'We will be ready', say Winter Games organizers


ROME — Six months before the start of the Winter Olympics, Italian organizers say that, after years of ups and downs, they are on schedule.
"Preparations are progressing steadily, and according to the timeline we have set," Andrea Varnier, the chief executive officer of the Milano-Cortina 2026 Olympic and Paralympic Organizing Committee, told reporters.
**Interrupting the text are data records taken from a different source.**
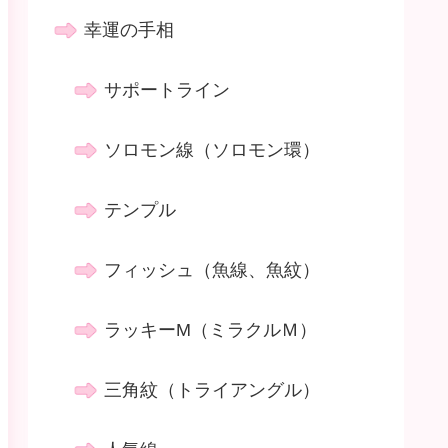
幸運の手相
サポートライン
ソロモン線（ソロモン環）
テンプル
フィッシュ（魚線、魚紋）
ラッキーM（ミラクルＭ）
三角紋（トライアングル）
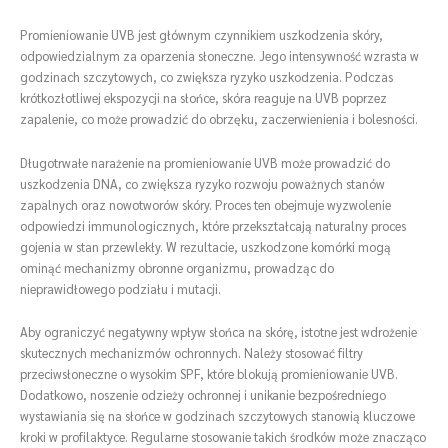
Promieniowanie UVB jest głównym czynnikiem uszkodzenia skóry,
odpowiedzialnym za oparzenia słoneczne. Jego intensywność wzrasta w
godzinach szczytowych, co zwiększa ryzyko uszkodzenia. Podczas
krótkozłotliwej ekspozycji na słońce, skóra reaguje na UVB poprzez
zapalenie, co może prowadzić do obrzęku, zaczerwienienia i bolesności.
Długotrwałe narażenie na promieniowanie UVB może prowadzić do
uszkodzenia DNA, co zwiększa ryzyko rozwoju poważnych stanów
zapalnych oraz nowotworów skóry. Proces ten obejmuje wyzwolenie
odpowiedzi immunologicznych, które przekształcają naturalny proces
gojenia w stan przewlekły. W rezultacie, uszkodzone komórki mogą
ominąć mechanizmy obronne organizmu, prowadząc do
nieprawidłowego podziału i mutacji.
Aby ograniczyć negatywny wpływ słońca na skórę, istotne jest wdrożenie
skutecznych mechanizmów ochronnych. Należy stosować filtry
przeciwsłoneczne o wysokim SPF, które blokują promieniowanie UVB.
Dodatkowo, noszenie odzieży ochronnej i unikanie bezpośredniego
wystawiania się na słońce w godzinach szczytowych stanowią kluczowe
kroki w profilaktyce. Regularne stosowanie takich środków może znacząco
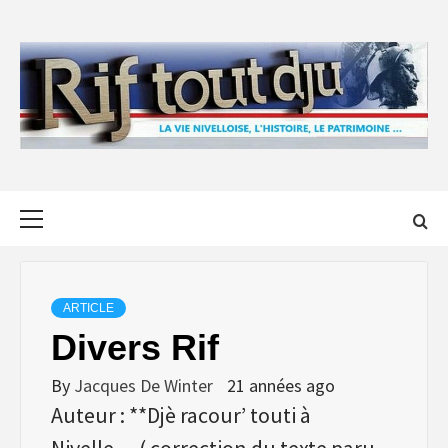
Skip
to
content
Primary
Menu
ARTICLE
Divers Rif
By
Jacques De Winter
21 années ago
Auteur : **Djè racour’ touti à
Nivelle… ( correction du texte paru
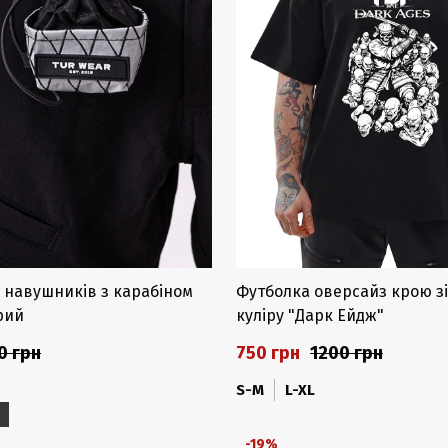
я навушників з карабіном
Футболка оверсайз крою зі
ірий
куліру "Дарк Ейдж"
0 грн
750 грн
1200 грн
S-M
L-XL
-19%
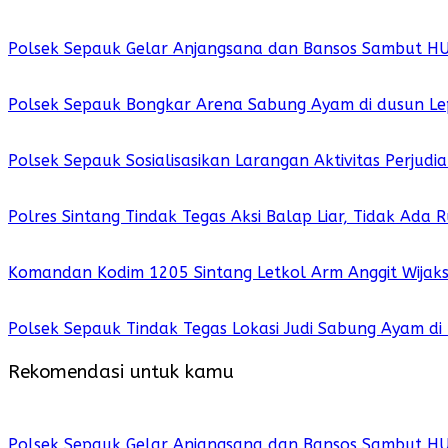
Polsek Sepauk Gelar Anjangsana dan Bansos Sambut H
Polsek Sepauk Bongkar Arena Sabung Ayam di dusun Le
Polsek Sepauk Sosialisasikan Larangan Aktivitas Perjud
Polres Sintang Tindak Tegas Aksi Balap Liar, Tidak Ada
Komandan Kodim 1205 Sintang Letkol Arm Anggit Wijak
Polsek Sepauk Tindak Tegas Lokasi Judi Sabung Ayam di
Rekomendasi untuk kamu
Polsek Sepauk Gelar Anjangsana dan Bansos Sambut H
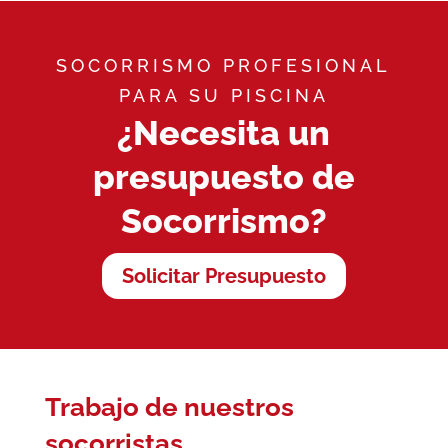
SOCORRISMO PROFESIONAL
PARA SU PISCINA
¿Necesita un
presupuesto de
Socorrismo?
Solicitar Presupuesto
Trabajo de nuestros
socorristas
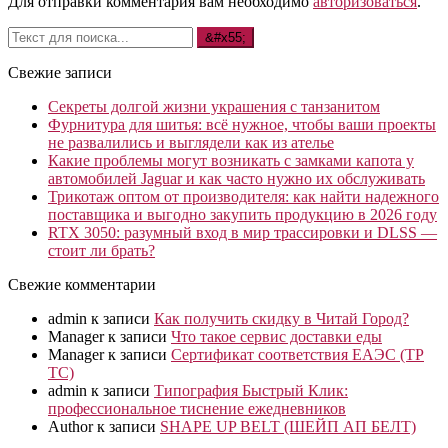
Для отправки комментария вам необходимо
авторизоваться
.
Свежие записи
Секреты долгой жизни украшения с танзанитом
Фурнитура для шитья: всё нужное, чтобы ваши проекты
не развалились и выглядели как из ателье
Какие проблемы могут возникать с замками капота у
автомобилей Jaguar и как часто нужно их обслуживать
Трикотаж оптом от производителя: как найти надежного
поставщика и выгодно закупить продукцию в 2026 году
RTX 3050: разумный вход в мир трассировки и DLSS —
стоит ли брать?
Свежие комментарии
admin
к записи
Как получить скидку в Читай Город?
Manager
к записи
Что такое сервис доставки еды
Manager
к записи
Сертификат соответствия ЕАЭС (ТР
ТС)
admin
к записи
Типография Быстрый Клик:
профессиональное тиснение ежедневников
Author
к записи
SHAPE UP BELT (ШЕЙП АП БЕЛТ)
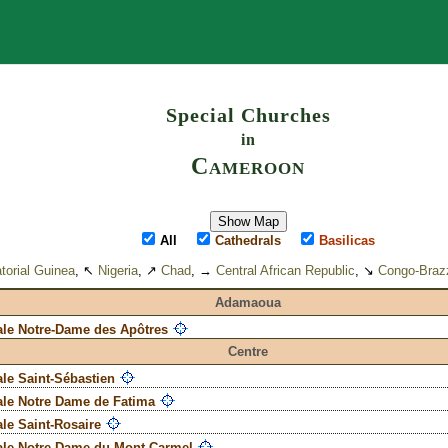
Search
Special Churches
in
Cameroon
Show Map
All
Cathedrals
Basilicas
torial Guinea
, ↖
Nigeria
, ↗
Chad
, →
Central African Republic
, ↘
Congo-Brazz
Adamaoua
ale Notre-Dame des Apôtres
Centre
le Saint-Sébastien
ale Notre Dame de Fatima
le Saint-Rosaire
ale Notre-Dame du Mont Carmel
The Olympic opening ceremony is on Feb 6, though curling kicks off the action two days before that. The Paralympics open a month later on March 6, with curling again breaking the ice two days earlier.
"We are currently in the core phase of operational implementation," said Varnier.
Simico, the public company responsible for delivering the Olympic facilities, last week promised that "all the planned sports construction projects will be completed before the start of the Olympics".
Organizers have made a point of delivering a low-cost Winter Games after the extravagance of recent Games.
Sochi, in Russia in 2014, cost at least $40 billion. Pyeongchang, in South Korea in 2018, came in at over $12 billion. The COVID-hit Games in Beijing in 2022 officially cost $2.24 billion in total organizational expenditure, according to the Beijing 2022 organizing committee's financial report released in May 2023.
Milano-Cortina is estimating its final bill will be $6 billion. Of that, $4 billion is going toward infrastructure, with the remaining $2 billion on staging the Games.
The Games are using a host of existing venues — emphasizing the point by holding the closing ceremony in the almost 2,000-year-old Roman amphitheater in Verona. Organizers say that avoiding new construction reduces not only costs, but environmental impact.